Read The Last Mission Page 22


  “That would be perfect.”

  She plucked out a key, examined it, and then handed it to me. “Could you give me just a few minutes to make sure everything is ready? Out of season, like this, we’re not opening the rooms every day. I’d like to send the girl up to open a window and freshen the towels.”

  “Fine,” I agreed, and then Angela added, “Of course.”

  “Make yourselves comfortable in the parlor. There’s one other guest, Mrs. Aston, who will be coming down to lunch shortly. And the luncheon guests will be arriving. You will be having lunch, won’t you?”
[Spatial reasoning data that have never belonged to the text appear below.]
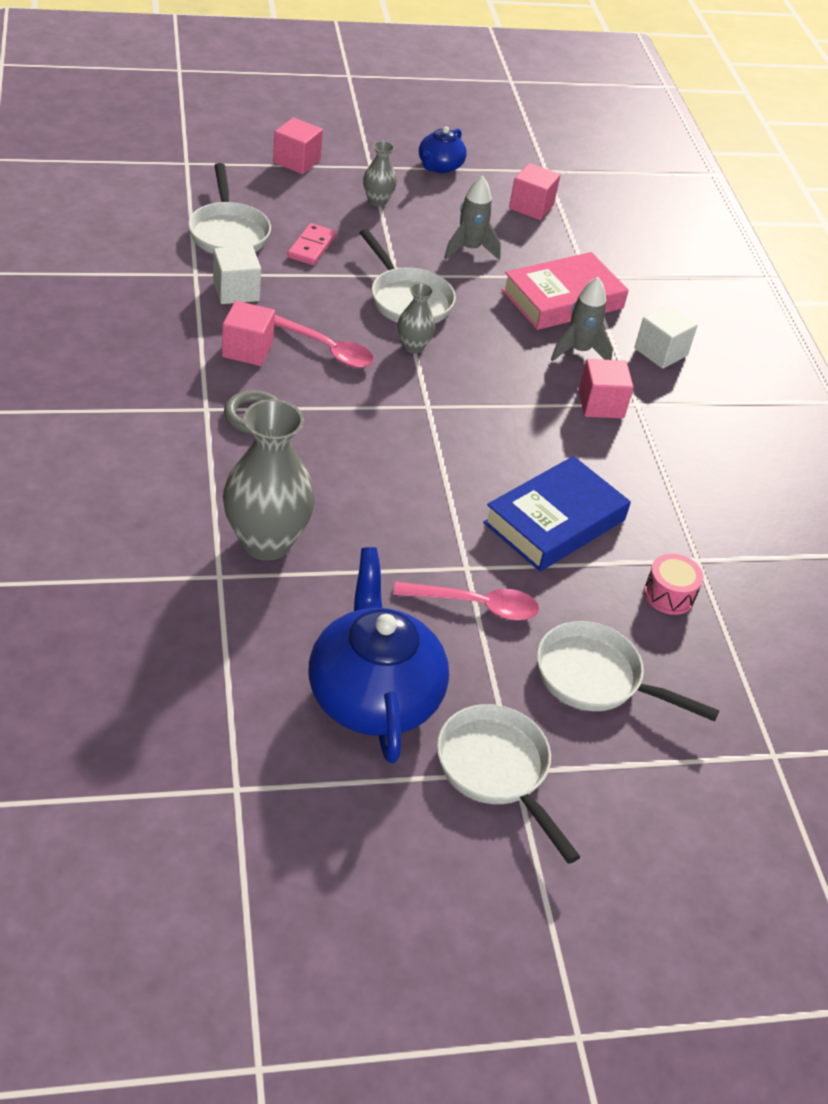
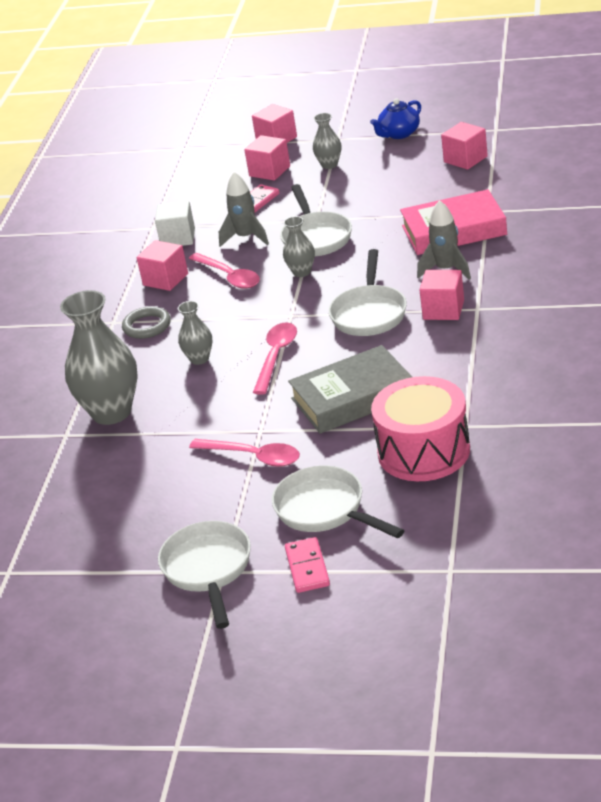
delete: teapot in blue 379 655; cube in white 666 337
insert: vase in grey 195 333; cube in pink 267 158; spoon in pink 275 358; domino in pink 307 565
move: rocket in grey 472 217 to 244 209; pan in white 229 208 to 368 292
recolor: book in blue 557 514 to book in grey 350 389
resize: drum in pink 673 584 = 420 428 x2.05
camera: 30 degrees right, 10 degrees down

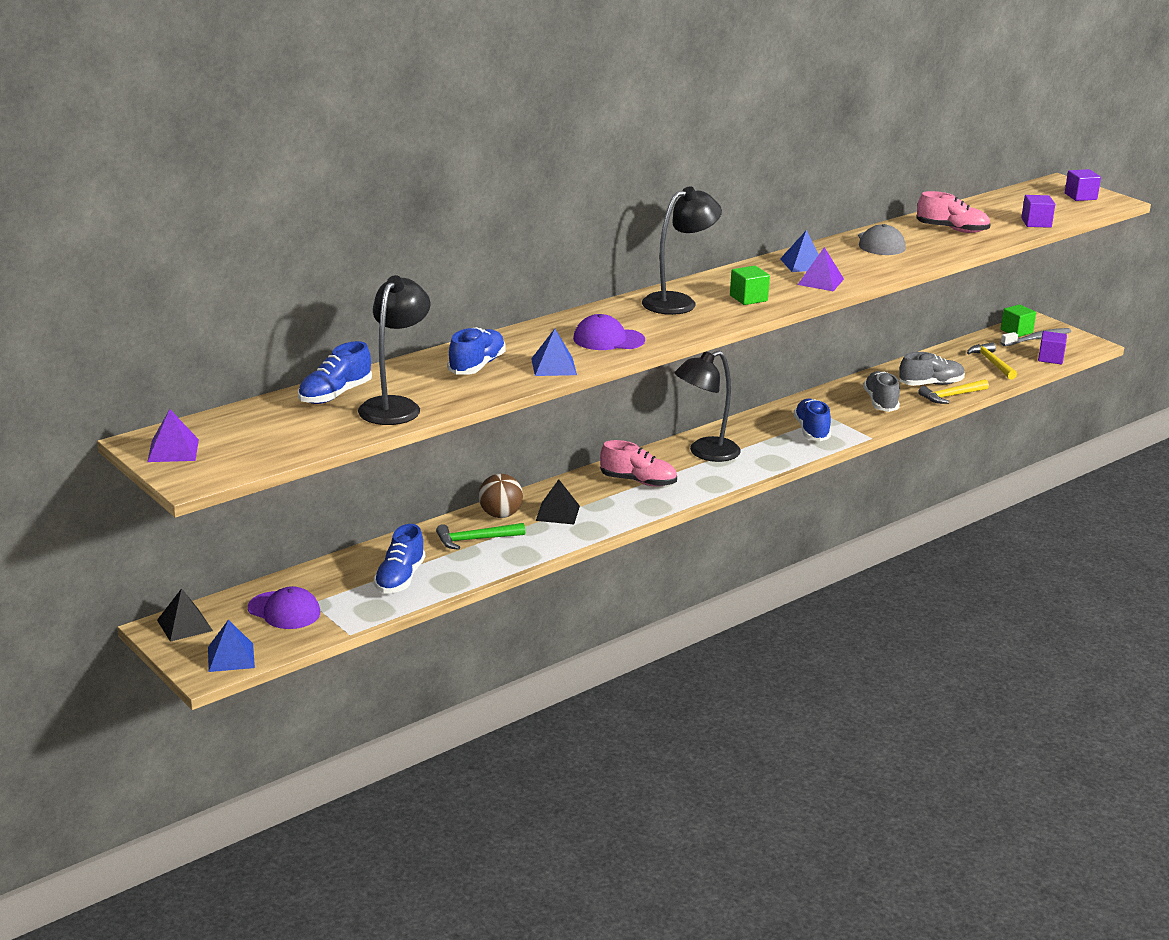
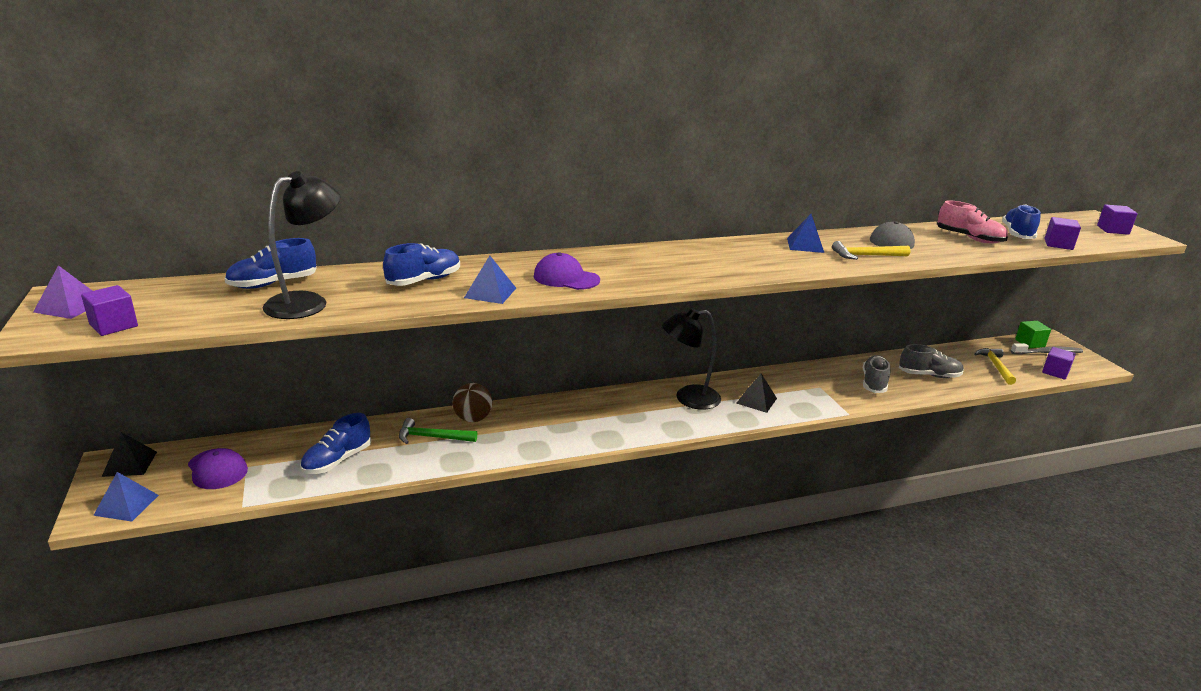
delete: shoe in pink 638 463; lamp in black 682 250; cube in green 750 285; pyramid in purple 821 269
insert: cube in purple 109 310
move: pyramid in black 558 502 to 756 393; hammer in yellow 953 391 to 871 250; shoe in blue 812 420 to 1021 221
camera: 20 degrees right, 0 degrees up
  I was trying to think of a way to say no when Angela said yes. We went into the parlor and settled into the stuffed chairs that surrounded a console radio and a piano. I reached out for Angela’s hand, but she pulled it away when we heard footsteps on the stairs.

  Mrs. Aston was an imposing woman in a severe woolen skirt and white shirt, all wrapped under the folds of an enormous cardigan sweater. She looked older than her fifty years because she wore no makeup and had her hair pulled into a painfully tight bun, but her voice was youthful and vigorous, needlessly loud, and nearly continuous. She was a more-or-less permanent resident, exiled from London for fear of the bombing. She and her husband vacationed in King’s Lynn to take in the salt air. When bombs had hit on the next street, he had insisted on sending her out of harm’s way, and she had offered no argument. “It’s terrifying,” she complained, referring to the raids. “There were sirens and searchlights every night, and generally that was all there was to it. But then one night, without any warning, the streets around you would begin to explode. Houses you had visited were simply gone. Neighbors never heard from again. One block would be just as it had always been. Right next to it, they would be digging in the rubble, looking for bodies. The Huns are simply inhuman. Who could drop bombs on places where families live?”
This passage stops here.